Daily News Clips
Office of the Chancellor / Public Affairs
Wednesday, March 10, 2004
 

Oakland Tribune 3-10-04

No on-site brewski at CSUH
School can't find vendor who'll deliver suds to campus
By Ricci Graham

 

HAYWARD -- Got beer?

Not if you attend Cal State Hayward.

The 13,000-student campus is one of six schools in the 23-institution California State University system where beer taps don't flow for students, faculty members and staff.

Some feel beer and college is about as American as baseball and peanuts. Not at Cal State Hayward. And it's not so much that the university is unwilling to make beer and wine available for sale at the 342-acre campus.

It's a matter of simple economics: There's not a beer distributor in the region willing to take a gamble on the campus, perched atop Carlos Bee Boulevard overlooking south San Francisco Bay.

"We can't find a vendor," mused Kim Huggett, director of public affairs, when queried Monday on the history of beer sales at Cal State Hayward. "While we would entertain the idea of serving drinks as they do on other campuses, we have not found a vendor interested in taking on that activity. The market is just not there."


Beer once flowed freely at Cal State Hayward during a brief period in the mid-80s, when the alumni association operated a small pub, said Hal Gin, executive director of student development services and judicial affairs. Gin should know, because he was responsible for retrieving sales permits from the regional Alcohol Beverage and Control office.

"We did that on a weekly basis for a while," Gin recalled. "That is how we started selling beer on campus. We didn't do that for long, because the novelty of it didn't last. Not having evening hours didn't work out at all. It wasn't that popular."

Theories on the pub's failure abound. University officials believe it was driven out of business by the fact that Cal State Hayward is a campus of commuters, with only 400 students living on campus. A great majority of students are older, working-class people with families.

Thus the school is not the center of students' social lives. In contrast, students at many of the other CSU campuses are younger, live on campus in greater numbers and are more apt to hang around campus to share a cold one with friends.

"These are adults who don't have much time to linger for a drink after class," Huggett said. "They come to class, do their work and they go back home."

Other schools in the CSU system where beer is not sold on campus are Channel Islands, Maritime Academy, San Luis Obispo, San Marcos and even Chico, which some say has long had a reputation as one of the great party schools, not only in the system but in the country.

The irony of an alcohol-free Chico campus was not lost on Huggett.

"That's been an issue for them going back 20 years," Huggett added. "They have a 'reputational' situation going on there. That's why they feel they have to go in the opposite direction, because of their reputation as a party school."

Colleen Bentley-Adler, director of public affairs for the CSU system, pointed out that the Chico campus is centrally located, with beer readily available near the campus.
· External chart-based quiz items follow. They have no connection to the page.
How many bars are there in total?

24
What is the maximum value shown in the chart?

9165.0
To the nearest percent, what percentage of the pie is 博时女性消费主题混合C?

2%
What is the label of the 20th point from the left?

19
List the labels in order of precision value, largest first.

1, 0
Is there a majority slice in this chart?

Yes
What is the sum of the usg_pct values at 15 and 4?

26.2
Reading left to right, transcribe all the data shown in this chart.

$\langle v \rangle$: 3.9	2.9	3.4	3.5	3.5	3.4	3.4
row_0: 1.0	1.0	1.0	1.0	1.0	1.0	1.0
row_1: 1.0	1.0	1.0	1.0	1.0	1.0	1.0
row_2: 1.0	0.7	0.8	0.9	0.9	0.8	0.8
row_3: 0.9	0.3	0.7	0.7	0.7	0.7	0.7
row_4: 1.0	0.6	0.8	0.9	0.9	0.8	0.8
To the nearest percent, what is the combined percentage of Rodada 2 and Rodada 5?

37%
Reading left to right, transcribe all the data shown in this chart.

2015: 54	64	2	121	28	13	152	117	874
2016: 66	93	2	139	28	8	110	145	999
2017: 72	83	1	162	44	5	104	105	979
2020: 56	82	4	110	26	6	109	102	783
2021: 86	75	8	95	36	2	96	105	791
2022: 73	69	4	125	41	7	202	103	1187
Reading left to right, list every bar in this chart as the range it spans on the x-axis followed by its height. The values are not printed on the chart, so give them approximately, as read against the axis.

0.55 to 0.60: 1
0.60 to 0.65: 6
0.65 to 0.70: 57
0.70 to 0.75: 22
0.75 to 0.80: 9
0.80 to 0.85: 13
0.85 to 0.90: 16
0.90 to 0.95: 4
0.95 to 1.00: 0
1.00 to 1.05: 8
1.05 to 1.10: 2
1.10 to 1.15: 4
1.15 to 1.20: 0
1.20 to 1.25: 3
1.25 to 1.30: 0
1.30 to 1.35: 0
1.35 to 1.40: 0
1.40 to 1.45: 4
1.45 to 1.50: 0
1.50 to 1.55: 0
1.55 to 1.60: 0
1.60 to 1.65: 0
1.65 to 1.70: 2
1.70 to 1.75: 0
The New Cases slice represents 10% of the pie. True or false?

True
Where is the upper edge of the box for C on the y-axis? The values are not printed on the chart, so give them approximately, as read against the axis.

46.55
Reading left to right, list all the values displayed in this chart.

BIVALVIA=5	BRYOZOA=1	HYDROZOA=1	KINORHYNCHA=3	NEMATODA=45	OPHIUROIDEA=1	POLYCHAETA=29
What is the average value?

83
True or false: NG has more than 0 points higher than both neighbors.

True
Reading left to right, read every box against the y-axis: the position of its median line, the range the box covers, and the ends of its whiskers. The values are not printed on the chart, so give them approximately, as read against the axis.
"You can walk off campus and there are several clubs right there," Bentley-Adler said.

There's an upshot to not selling beer on the Hayward campus -- the university doesn't have the alcohol-related problems confronting other schools. Still, Cal State Hayward is among a number of CSU schools that receive an annual $50,000 grant to fund programs that discourage alcohol abuse and binge drinking, which Chancellor Charles Reed in 2002 characterized as "the No. 1 problem on university campuses."

Bentley-Adler said it's up to each individual school to decide whether to permit the sale of alcohol on campus. She also noted that the problems Reed referred to in 2002 are not as serious at campuses such as Cal State, because "most of the students are of perfectly legal drinking age."

We don't have that population of 18- to 22-year-olds on campus," she continued. "You have to remember, the average age of CSU campus undergraduates is 24."

Is there a pub in Cal State Hayward's future? The school is poised to begin expansion of the student union this fall.

Elizabeth Sandbothe, president of Associated Students Inc., offers this advice to those waiting for a campus pub to open: Don't hold your hoops waiting for it to happen. "We're a commuter campus, and people don't want to drink and drive," Sandbothe said. "And the failure of the first one hasn't led people to jump at the idea. That doesn't mean there isn't a possibility. There are just no concrete plans to put in a new pub."